*** Data records ***
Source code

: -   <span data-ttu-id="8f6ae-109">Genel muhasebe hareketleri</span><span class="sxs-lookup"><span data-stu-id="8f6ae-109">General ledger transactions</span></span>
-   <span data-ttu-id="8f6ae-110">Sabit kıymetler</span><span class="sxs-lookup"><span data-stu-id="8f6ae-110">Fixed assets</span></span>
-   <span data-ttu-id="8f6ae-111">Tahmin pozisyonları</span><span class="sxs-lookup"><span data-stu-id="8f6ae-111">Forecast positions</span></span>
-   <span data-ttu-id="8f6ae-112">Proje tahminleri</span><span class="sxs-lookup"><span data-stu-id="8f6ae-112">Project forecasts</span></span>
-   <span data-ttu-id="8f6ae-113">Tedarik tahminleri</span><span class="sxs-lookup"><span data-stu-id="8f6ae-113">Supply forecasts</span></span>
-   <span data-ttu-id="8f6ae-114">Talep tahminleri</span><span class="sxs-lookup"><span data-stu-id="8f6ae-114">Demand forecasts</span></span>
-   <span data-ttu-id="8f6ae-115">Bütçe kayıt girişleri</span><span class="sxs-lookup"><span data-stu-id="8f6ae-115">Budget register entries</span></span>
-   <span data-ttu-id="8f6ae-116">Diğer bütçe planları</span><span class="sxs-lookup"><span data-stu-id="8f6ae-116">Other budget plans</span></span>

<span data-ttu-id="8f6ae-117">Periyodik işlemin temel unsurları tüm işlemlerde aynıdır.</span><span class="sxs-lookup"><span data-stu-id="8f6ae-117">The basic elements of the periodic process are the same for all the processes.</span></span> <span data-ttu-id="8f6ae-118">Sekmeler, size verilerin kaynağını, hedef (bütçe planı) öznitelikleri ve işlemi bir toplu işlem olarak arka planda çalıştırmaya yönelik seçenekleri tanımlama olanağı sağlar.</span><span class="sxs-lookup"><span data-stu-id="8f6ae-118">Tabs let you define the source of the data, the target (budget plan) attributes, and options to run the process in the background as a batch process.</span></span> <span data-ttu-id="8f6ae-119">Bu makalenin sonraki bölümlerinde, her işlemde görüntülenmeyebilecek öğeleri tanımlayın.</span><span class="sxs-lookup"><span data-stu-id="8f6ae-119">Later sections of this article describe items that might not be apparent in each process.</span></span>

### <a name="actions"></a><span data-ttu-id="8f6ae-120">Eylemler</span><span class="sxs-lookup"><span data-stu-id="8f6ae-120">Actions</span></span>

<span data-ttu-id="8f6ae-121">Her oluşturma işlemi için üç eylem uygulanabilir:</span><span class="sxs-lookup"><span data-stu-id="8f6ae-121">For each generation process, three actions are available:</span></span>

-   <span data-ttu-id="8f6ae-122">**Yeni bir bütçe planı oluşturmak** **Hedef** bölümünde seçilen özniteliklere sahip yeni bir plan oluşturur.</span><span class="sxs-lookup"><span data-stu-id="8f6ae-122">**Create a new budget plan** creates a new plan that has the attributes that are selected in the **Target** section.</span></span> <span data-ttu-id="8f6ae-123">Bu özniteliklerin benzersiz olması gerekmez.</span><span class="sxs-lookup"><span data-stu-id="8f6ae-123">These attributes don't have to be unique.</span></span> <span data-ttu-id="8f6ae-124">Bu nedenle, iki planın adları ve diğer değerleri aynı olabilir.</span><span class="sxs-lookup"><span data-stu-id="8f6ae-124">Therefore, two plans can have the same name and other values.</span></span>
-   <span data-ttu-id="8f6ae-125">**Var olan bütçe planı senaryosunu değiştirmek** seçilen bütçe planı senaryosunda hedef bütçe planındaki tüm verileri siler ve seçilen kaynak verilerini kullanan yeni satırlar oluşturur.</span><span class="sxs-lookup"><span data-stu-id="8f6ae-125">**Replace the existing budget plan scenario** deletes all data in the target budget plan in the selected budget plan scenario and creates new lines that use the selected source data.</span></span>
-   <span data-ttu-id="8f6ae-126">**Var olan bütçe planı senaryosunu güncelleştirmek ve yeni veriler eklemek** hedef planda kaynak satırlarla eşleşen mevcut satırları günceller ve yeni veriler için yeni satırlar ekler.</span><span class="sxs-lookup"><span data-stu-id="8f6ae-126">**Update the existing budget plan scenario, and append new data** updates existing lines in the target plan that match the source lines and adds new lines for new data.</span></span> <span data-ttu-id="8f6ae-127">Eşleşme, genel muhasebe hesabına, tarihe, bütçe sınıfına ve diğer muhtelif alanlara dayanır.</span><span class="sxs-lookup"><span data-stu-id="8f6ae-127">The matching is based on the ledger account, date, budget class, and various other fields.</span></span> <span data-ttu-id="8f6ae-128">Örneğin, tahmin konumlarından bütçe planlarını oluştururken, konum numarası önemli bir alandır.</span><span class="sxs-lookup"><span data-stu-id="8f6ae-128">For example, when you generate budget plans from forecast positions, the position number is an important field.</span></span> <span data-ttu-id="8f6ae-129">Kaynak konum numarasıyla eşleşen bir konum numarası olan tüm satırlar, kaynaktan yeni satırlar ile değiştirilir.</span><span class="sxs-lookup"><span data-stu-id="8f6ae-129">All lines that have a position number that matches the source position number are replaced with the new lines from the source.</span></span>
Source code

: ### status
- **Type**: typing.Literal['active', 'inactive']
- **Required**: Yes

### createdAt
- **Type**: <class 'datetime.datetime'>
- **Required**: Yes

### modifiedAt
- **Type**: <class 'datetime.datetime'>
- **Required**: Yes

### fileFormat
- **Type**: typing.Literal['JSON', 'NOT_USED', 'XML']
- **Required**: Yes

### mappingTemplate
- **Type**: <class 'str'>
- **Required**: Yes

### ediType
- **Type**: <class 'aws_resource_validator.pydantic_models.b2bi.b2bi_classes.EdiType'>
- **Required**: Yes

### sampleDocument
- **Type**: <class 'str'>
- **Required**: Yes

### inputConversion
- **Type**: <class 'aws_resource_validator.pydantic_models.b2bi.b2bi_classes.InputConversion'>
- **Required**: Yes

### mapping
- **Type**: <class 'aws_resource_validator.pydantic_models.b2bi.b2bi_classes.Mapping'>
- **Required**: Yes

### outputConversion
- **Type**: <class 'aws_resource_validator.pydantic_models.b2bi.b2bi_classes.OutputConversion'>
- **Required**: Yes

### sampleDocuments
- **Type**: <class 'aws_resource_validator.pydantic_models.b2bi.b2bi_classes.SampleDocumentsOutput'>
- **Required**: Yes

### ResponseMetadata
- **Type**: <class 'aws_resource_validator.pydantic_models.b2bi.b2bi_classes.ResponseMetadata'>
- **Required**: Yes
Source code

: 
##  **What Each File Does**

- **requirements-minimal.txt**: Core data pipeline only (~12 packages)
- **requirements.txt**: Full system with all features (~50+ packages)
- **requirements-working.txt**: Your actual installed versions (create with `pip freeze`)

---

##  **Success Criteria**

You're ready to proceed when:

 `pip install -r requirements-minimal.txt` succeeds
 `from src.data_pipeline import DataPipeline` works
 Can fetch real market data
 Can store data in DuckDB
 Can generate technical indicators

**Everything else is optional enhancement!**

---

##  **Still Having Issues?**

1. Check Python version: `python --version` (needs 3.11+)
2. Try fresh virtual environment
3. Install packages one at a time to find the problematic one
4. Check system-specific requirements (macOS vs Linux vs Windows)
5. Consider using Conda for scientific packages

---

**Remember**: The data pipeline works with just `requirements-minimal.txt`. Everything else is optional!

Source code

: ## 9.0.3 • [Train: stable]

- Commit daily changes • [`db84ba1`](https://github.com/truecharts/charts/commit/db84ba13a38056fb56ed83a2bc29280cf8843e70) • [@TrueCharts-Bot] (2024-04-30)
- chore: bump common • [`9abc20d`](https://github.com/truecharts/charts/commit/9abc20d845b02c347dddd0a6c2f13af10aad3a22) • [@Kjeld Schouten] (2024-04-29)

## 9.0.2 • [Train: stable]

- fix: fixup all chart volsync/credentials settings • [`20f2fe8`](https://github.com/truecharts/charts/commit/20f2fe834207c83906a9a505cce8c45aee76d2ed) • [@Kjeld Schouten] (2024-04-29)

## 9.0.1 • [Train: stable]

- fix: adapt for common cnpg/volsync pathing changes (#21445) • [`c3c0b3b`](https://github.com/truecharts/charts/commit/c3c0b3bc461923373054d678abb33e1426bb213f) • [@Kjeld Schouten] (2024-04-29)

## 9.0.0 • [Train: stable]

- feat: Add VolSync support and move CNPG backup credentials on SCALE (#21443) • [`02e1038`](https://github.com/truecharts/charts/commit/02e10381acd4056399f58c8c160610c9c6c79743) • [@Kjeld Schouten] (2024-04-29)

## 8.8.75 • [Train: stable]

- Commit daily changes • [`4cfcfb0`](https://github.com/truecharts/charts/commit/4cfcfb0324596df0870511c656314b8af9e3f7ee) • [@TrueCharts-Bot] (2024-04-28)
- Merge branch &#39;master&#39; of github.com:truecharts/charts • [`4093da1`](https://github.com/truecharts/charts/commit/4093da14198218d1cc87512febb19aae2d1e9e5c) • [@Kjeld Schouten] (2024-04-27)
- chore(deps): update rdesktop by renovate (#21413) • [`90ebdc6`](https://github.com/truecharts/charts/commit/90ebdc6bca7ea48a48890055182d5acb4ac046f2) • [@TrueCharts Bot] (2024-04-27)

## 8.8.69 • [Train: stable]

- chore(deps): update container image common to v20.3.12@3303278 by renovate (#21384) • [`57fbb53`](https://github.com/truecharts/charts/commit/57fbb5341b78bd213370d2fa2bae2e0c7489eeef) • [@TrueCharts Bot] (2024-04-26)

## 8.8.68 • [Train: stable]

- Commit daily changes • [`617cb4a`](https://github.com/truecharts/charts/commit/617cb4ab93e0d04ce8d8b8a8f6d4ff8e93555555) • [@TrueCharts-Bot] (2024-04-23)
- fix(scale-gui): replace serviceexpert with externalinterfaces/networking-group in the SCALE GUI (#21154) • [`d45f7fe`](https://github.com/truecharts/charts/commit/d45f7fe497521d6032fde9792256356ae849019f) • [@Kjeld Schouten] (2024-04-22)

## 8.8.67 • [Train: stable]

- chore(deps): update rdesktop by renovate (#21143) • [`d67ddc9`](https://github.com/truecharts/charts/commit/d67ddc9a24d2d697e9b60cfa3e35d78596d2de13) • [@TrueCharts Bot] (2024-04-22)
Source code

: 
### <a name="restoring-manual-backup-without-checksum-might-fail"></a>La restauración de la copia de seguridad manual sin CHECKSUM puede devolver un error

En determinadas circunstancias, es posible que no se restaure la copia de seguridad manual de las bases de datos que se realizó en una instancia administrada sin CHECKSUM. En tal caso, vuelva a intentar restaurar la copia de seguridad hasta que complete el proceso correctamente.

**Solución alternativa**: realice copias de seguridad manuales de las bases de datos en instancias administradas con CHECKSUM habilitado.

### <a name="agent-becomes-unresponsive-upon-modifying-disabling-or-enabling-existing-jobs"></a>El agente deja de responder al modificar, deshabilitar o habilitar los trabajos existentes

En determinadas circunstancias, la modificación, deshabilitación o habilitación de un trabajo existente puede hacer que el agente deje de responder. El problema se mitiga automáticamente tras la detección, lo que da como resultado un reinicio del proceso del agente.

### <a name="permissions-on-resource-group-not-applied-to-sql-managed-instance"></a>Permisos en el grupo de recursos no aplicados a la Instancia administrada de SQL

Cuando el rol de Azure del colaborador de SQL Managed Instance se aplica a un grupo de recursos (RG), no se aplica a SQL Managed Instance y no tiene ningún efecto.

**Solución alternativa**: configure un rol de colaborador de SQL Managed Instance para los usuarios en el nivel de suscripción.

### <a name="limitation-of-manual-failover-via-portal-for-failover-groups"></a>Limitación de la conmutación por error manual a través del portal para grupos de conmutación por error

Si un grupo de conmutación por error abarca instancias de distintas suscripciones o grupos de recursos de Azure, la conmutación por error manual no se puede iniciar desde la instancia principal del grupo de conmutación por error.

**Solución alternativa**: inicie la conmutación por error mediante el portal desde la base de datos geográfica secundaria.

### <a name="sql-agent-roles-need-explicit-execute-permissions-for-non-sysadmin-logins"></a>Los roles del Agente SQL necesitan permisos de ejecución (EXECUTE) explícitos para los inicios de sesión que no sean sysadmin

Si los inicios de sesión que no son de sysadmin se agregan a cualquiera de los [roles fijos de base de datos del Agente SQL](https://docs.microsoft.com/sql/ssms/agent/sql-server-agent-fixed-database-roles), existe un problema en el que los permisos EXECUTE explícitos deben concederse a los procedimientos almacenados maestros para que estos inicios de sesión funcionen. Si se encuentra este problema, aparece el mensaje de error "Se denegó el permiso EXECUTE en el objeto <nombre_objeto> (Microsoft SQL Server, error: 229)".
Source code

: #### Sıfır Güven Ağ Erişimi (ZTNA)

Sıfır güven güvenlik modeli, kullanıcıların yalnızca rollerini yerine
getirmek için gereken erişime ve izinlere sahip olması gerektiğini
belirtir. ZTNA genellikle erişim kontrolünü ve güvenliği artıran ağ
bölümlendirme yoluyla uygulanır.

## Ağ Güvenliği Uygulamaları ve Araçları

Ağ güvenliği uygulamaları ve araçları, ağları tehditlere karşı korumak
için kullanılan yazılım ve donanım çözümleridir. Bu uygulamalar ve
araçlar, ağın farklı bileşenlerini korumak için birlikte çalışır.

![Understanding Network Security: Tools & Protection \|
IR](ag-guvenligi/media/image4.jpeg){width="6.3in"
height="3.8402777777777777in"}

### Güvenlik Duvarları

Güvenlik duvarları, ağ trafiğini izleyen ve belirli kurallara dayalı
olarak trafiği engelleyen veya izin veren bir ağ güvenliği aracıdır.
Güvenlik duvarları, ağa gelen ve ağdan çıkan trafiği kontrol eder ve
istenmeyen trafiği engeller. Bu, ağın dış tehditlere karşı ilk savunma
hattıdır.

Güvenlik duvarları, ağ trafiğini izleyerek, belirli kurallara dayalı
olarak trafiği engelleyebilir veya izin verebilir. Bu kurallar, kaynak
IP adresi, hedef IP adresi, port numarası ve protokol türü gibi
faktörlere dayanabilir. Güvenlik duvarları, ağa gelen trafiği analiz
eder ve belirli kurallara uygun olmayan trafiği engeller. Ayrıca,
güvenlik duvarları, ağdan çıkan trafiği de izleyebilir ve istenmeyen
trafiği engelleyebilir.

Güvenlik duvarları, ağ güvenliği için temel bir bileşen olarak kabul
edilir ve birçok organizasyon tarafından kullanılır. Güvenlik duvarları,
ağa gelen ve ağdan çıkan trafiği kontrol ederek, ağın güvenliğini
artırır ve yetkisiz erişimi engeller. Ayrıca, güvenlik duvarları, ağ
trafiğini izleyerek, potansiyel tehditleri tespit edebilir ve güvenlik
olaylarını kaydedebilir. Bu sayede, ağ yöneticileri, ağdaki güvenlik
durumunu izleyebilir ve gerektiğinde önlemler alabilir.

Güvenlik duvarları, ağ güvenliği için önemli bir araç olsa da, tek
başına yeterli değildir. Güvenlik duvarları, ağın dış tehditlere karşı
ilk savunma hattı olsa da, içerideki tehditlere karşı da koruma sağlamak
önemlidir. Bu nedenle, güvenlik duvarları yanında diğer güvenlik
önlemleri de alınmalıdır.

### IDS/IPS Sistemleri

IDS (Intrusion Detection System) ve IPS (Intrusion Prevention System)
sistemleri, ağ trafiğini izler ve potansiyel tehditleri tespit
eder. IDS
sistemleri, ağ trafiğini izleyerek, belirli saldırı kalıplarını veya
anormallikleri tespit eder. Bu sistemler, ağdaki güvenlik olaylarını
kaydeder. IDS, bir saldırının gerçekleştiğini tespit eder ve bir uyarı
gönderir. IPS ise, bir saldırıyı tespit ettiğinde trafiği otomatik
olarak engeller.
*** End of Data records ***
Work to be completed:
Copy exactly the stretch of data above from the line with "edilir ve birçok" through the line with "önemlidir. Bu nedenle, güvenlik", and omit all other lines.

Task response:
edilir ve birçok organizasyon tarafından kullanılır. Güvenlik duvarları,
ağa gelen ve ağdan çıkan trafiği kontrol ederek, ağın güvenliğini
artırır ve yetkisiz erişimi engeller. Ayrıca, güvenlik duvarları, ağ
trafiğini izleyerek, potansiyel tehditleri tespit edebilir ve güvenlik
olaylarını kaydedebilir. Bu sayede, ağ yöneticileri, ağdaki güvenlik
durumunu izleyebilir ve gerektiğinde önlemler alabilir.

Güvenlik duvarları, ağ güvenliği için önemli bir araç olsa da, tek
başına yeterli değildir. Güvenlik duvarları, ağın dış tehditlere karşı
ilk savunma hattı olsa da, içerideki tehditlere karşı da koruma sağlamak
önemlidir. Bu nedenle, güvenlik duvarları yanında diğer güvenlik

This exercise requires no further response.